▶ **TEXT PROVIDED**
....................

Over the past year, Russia has done a flurry of oil deals designed to resolve a long-term dilemma: It relies heavily on oil and gas revenue, but both the income and hydrocarbon production itself are projected to plunge. The deals are meant as a partial solution—to keep oil production at least at its current level of 10.3 million barrels a day. But if you look at events in the rest of the world, you get the impression that President Vladimir Putin’s latest steps—a $56 billion consolidation of Russia’s oil industry—may undercut his objectives.
The news is that state-controlled Rosneft on Oct. 18 submitted a bid for BP’s 50% share of TNK-BP, Russia’s third-largest oil company. That came two days after Rosneft signed a memorandum of understanding for the purchase of the other half of TNK-BP from another group. In both cases, Rosneft will pay about $28 billion. If the deals proceed, Rosneft will account for 43% of Russian oil production, and will surpass ExxonMobil as the world’s biggest publicly listed oil company in terms of output.
These blockbuster deals are meant to buttress the state budget. Taxes on oil and gas exports account for half of government spending—5.1 million barrels of oil a day, plus large natural gas shipments to Europe. But Europe’s gas appetite has been shrinking, supply competition has encroached from Qatar and elsewhere, and Russia has failed to nail down big new customers such as China. Meanwhile, the International Energy Agency is forecasting a decline in global oil prices over the next half-decade, and other analysts say the price plunge will continue through the 2020s.
In short, Russia faces a long-term cash crunch.
Although world oil prices are beyond his control, Putin has vowed to at least maintain Russia’s 10.3-million-barrel production pace. Part of his strategy has been to invite some of the West’s most competent oil majors—ExxonMobil, Norway’s Statoil and Italy’s Eni—to lead drilling efforts on the Arctic Sea and hydraulic fracturing of heavy Siberian oilfields. So far so good. If the Arctic can be safely cracked open, these are some of the companies that can manage it.
The problem comes with the next stage—Rosneft’s bid, three months in the making, for TNK-BP. The combined company would be responsible for maintaining and perhaps building on production of about 4.4 million barrels of oil a day. Oil work on that scale is a struggle even for the world’s biggest and most modern petroleum companies. There are doubts about Rosneft’s capacity to pull it off.

....................

▶ **Items from a data source**
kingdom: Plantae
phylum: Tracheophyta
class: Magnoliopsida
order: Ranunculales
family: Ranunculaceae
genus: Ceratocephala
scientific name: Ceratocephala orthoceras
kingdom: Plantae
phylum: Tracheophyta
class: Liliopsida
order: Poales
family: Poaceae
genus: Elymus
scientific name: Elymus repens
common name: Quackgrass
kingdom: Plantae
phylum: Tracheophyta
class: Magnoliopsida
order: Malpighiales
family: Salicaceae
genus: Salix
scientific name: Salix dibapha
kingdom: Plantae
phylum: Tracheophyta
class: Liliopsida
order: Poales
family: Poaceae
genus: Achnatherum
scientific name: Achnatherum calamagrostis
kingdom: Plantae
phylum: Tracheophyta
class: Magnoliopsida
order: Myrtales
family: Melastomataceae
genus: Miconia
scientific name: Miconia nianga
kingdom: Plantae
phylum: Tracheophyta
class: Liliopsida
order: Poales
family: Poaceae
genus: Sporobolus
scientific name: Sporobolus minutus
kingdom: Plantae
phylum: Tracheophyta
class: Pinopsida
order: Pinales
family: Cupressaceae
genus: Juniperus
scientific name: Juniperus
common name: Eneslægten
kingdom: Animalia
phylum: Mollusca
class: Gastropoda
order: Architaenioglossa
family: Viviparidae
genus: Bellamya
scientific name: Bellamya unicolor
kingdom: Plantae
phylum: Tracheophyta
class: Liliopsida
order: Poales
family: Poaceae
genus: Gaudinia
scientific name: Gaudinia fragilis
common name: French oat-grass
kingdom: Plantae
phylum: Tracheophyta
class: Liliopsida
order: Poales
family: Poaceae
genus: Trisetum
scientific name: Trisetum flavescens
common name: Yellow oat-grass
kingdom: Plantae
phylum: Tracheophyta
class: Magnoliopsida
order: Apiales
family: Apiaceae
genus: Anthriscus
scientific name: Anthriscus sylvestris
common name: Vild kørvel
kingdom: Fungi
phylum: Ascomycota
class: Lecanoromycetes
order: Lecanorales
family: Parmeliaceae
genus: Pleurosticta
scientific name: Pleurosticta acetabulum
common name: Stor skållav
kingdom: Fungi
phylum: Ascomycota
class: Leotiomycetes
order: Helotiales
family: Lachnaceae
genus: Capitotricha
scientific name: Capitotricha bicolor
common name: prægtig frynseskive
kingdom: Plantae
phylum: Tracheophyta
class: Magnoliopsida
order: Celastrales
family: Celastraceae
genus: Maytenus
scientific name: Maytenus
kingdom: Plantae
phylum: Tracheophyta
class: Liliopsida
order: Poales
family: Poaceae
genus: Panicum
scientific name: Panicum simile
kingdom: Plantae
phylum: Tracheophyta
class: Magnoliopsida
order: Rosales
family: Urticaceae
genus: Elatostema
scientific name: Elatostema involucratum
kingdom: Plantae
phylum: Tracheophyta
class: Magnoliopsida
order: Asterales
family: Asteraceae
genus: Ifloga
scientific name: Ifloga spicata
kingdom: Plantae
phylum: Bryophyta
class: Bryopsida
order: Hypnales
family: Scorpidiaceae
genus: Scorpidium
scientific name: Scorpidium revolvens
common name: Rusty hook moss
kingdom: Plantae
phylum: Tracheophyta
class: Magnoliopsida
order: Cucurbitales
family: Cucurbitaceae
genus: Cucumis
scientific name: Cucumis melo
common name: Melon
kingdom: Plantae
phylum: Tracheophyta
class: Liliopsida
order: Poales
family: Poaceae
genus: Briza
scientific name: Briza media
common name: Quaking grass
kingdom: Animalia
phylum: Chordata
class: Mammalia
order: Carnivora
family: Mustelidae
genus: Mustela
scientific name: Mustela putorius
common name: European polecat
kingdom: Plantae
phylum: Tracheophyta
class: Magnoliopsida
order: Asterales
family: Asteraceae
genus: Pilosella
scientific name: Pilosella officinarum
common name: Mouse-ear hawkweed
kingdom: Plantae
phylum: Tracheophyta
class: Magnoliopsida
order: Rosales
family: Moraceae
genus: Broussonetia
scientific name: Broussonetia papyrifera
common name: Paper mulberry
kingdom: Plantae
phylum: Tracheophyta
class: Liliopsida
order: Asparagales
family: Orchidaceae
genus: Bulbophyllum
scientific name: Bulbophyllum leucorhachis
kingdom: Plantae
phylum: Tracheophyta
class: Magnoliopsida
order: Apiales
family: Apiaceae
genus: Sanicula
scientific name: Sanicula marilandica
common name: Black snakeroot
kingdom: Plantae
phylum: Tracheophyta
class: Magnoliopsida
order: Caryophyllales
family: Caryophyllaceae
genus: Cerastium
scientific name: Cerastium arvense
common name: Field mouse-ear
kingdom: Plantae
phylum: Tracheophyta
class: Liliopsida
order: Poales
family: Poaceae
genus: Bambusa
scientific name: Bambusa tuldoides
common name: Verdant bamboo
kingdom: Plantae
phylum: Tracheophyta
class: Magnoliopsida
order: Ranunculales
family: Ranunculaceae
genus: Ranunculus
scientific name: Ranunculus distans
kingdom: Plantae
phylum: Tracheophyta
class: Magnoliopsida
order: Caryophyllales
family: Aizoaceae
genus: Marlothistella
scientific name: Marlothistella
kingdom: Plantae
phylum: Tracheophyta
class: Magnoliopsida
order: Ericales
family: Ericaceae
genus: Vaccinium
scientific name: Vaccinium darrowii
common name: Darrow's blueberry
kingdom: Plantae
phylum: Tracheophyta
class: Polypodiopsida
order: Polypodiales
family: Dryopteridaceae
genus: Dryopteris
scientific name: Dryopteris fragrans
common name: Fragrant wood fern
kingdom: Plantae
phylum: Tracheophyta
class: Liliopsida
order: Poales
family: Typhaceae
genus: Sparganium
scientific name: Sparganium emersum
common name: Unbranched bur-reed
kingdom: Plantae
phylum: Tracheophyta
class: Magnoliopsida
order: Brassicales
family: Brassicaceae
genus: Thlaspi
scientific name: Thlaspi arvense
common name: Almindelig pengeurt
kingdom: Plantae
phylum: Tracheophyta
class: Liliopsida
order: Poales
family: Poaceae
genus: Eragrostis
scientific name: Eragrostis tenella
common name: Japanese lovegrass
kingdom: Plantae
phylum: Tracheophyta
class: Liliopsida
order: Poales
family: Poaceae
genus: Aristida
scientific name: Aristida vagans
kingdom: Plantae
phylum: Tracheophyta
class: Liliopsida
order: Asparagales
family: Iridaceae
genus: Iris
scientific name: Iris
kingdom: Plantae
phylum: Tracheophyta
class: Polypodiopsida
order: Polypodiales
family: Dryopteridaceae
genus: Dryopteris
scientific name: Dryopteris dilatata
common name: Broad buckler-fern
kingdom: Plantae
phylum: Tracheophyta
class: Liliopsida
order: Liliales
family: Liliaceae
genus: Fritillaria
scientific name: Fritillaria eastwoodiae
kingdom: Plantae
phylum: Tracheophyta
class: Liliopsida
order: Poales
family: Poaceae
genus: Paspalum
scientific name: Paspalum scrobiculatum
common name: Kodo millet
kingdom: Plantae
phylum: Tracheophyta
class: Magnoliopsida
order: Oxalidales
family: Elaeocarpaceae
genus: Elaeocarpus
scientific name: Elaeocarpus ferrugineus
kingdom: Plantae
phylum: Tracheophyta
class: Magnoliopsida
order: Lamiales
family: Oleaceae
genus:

....................

▶ **EXERCISE GOAL**
List every oil company named in the article on Russia's oil deals. The material is not needed for this exercise.

▶ **YOUR SOLUTION**
Rosneft, BP, TNK-BP, ExxonMobil, Statoil, Eni